Cosmonauts of Russia, France Return Safely
MOSCOW — A Russian-French space crew returned to Earth safely Monday after a mission that could lengthen the life of the aging Mir space station.
Russian television showed the three cosmonauts being helped from their tiny capsule, which landed on its side on the flat steppes of Kazakhstan. Helpers steered them to chairs set up in the open air and offered them cold drinks.
Russians Alexander Viktorenko and Alexander Kaleri had spent five months on Mir, a station launched by the Soviet Union in 1986. Frenchman Michel Tognini arrived there two weeks ago with a two-man Russian relief crew.

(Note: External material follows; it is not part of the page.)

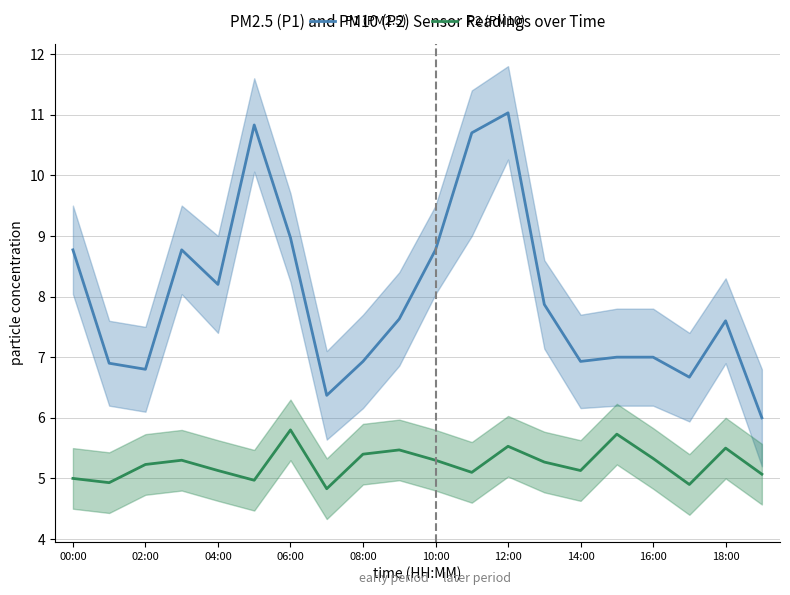

Which category has the lowest value in the P1 (PM2.5) series?

19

Itar-Tass news agency said the cosmonauts were in good spirits after their Soyuz TM-14 spacecraft touched down.
Cosmonauts Anatoly Solovyov and Sergei Avdeyev, who blasted off from Kazakhstan’s Baikonur space center with Tognini last month, are due to stay aboard the space station until January.

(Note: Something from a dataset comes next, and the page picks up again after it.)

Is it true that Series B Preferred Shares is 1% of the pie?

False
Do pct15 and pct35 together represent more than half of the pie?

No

While the station was manned to capacity during the past two weeks, holding five cosmonauts, the crew removed a panel bearing the hammer-and-sickle state crest of the Soviet Union and fitted an extra maneuvering engine. The engine will help the station maintain a high orbit, away from the Earth’s atmosphere.

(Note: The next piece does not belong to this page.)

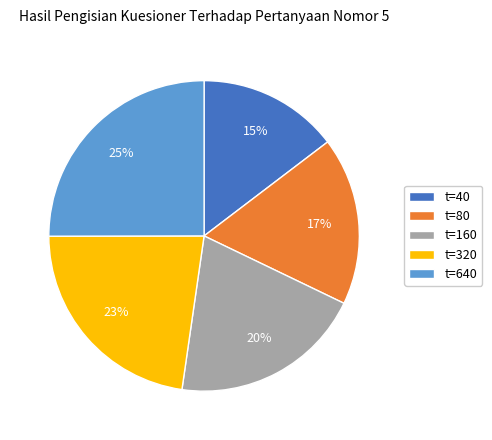

True or false: t=160 accounts for 27% of the total.

False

They also overhauled other systems and checked radiation levels inside the station.
Experts hope to keep Mir aloft until 1996, when it will probably be destroyed. But the future of the enormously expensive space program, once the pride of the Soviet superpower, is still in question.
Nations in the Commonwealth of Independent States, the Soviet Union’s successor, have agreed on basic funding. But officials are seeking funds from abroad, especially the United States, to support more ambitious projects such as the Russian shuttle Buran.
Buran, similar in shape to the U.S. shuttle, has flown only one, unmanned mission so far and another is planned for next year.